20 October 2025
A new Welsh-language documentary, Ruth Ellis: Y Cariad a’r Crogi (The Lover and the Hanging), will air on S4C this Tuesday 21 October, shedding new light on the life, love, and legacy of the last woman to be hanged in Britain.
Told through a mix of archive footage, expert insight, and moving contributions from Ruth’s own family, the programme explores the turbulent life of a woman who became a victim, and whose death would help transform British justice.
Born in Rhyl in 1926, Ruth Ellis rose from humble beginnings to become a glamorous London nightclub manager in the 1950s - independent, ambitious, and ahead of her time. “She was everything that society wasn’t ready to accept,” says director Lee Haven Jones, who directed the acclaimed drama A Cruel Love about her life that was shown on ITV earlier this year.
But behind the glamour lay pain and abuse. Ruth’s childhood was marked by a violent father; as an adult she became trapped in a stormy and abusive relationship with racing driver David Blakely. What began as passion and excitement soon turned to jealousy, violence, and despair.
“There was a dark, violent side to their relationship,” Lee Haven Jones explains. Ruth herself, in a voice recording, can be heard saying bluntly: “David gave me a black eye.”
On Easter Sunday 1955, outside the Magdala pub in Hampstead, Ruth Ellis shot David Blakely four times. Her calm admission - “I intended to kill him” - left the court, and Britain, stunned.
Despite her evident distress and years of abuse, the law offered her little defence. The judge, Cecil Havers, later wrote that Ruth did not deserve to be hanged. But as Home Secretary Gwilym Lloyd George ruled, “the law must take its course.”
Just two weeks later, Ruth Ellis was executed at Holloway Prison - the last woman in Britain to face the gallows.
Ruth’s death provoked public outrage. More than 50,000 people signed a petition to save her, and her case directly led to the introduction of diminished responsibility in 1957 - a reform that might have saved her life. Her family this month, are making the case for a posthumous pardon for Ruth Ellis.
“She is a murderer,” says her grandson Stephen Beard, “but she didn’t deserve to be taken from the world in the way she was.”
Her granddaughter Laura Enston adds: “Ruth was a trailblazer in life, and she was a trailblazer in death - and I take comfort from that.”
Former judge Nic Parry reflects: “Because of the deep sadness in her life, there have been huge improvements for the better in the law of England and Wales - all because of what happened to Ruth Ellis.”
Director Lee Haven Jones describes Ruth’s story as “a tragedy - a loving relationship that turned bitter, an example of cruel love. That was the essence of Ruth and David’s relationship.”
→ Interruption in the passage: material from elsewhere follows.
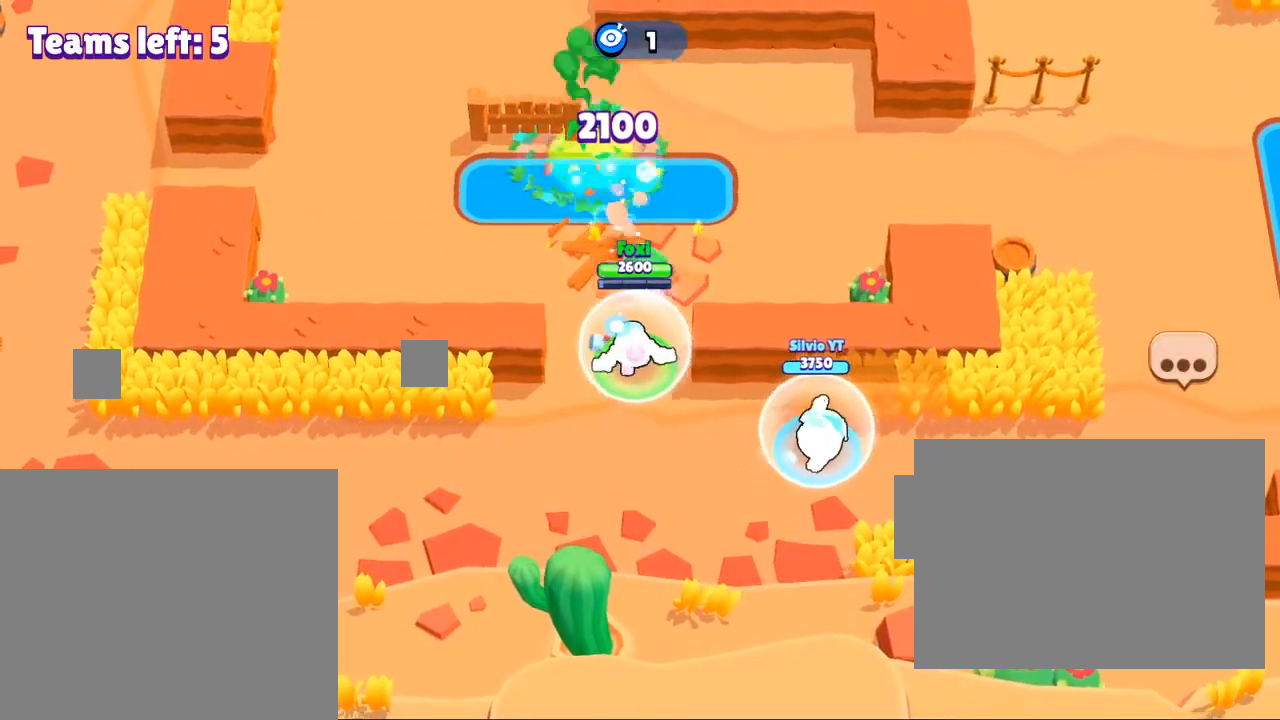
{"buttons": [], "left_stick": "up", "right_stick": "center", "events": [[200, "left_stick", "up"]]}
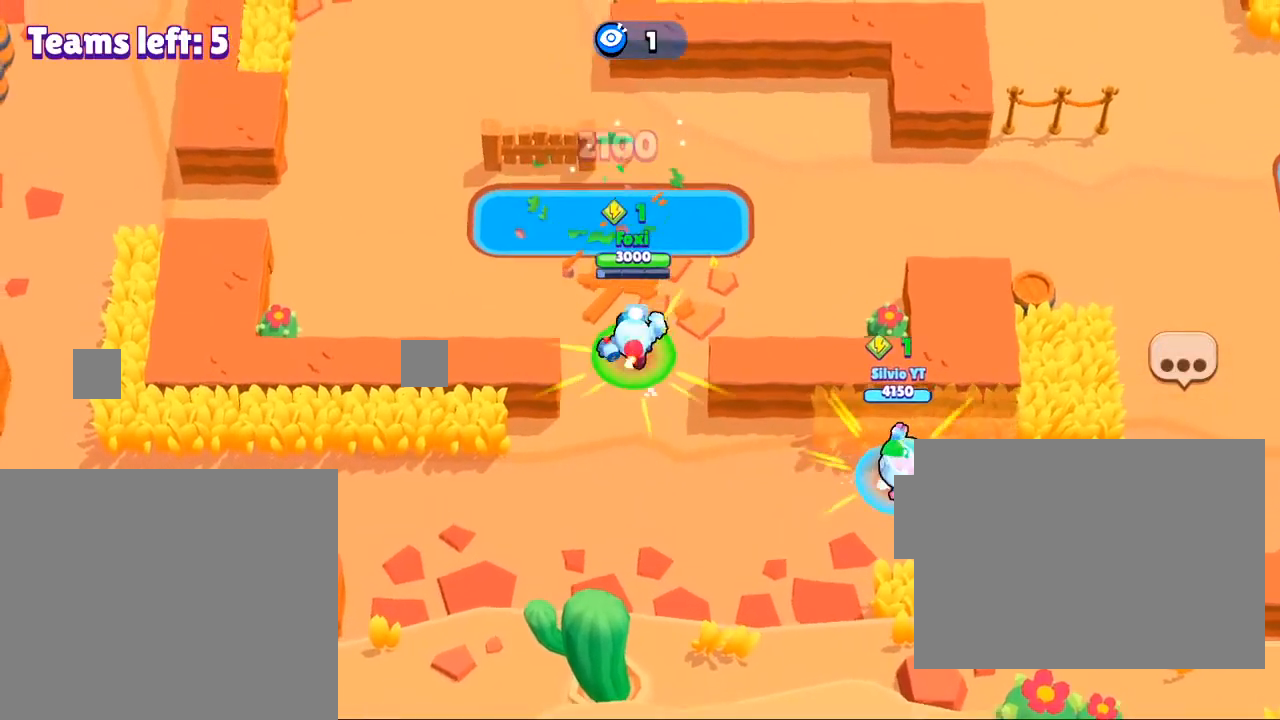
{"buttons": [], "left_stick": "up", "right_stick": "center", "events": []}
Dr Nia Williams, a psychologist at Bangor University adds that the psychological pattern of returning to abusive relationships “sadly continues even today,” making Ruth’s story as relevant now as it was 70 years ago.
Seventy years after her death, Ruth Ellis: Y Cariad a’r Crogi revisits one of the most controversial and heartbreaking cases in British legal history. Through rare recordings, family testimony, and expert reflection, the documentary asks how a woman once branded “The Platinum Blonde Killer” became a catalyst for compassion and change.
As former judge Nic Parry concludes:
“There have been huge improvements for the better because of what happened to Ruth Ellis.”
Ruth Ellis: Y Cariad a’r Crogi is on S4C and includes English subtitles.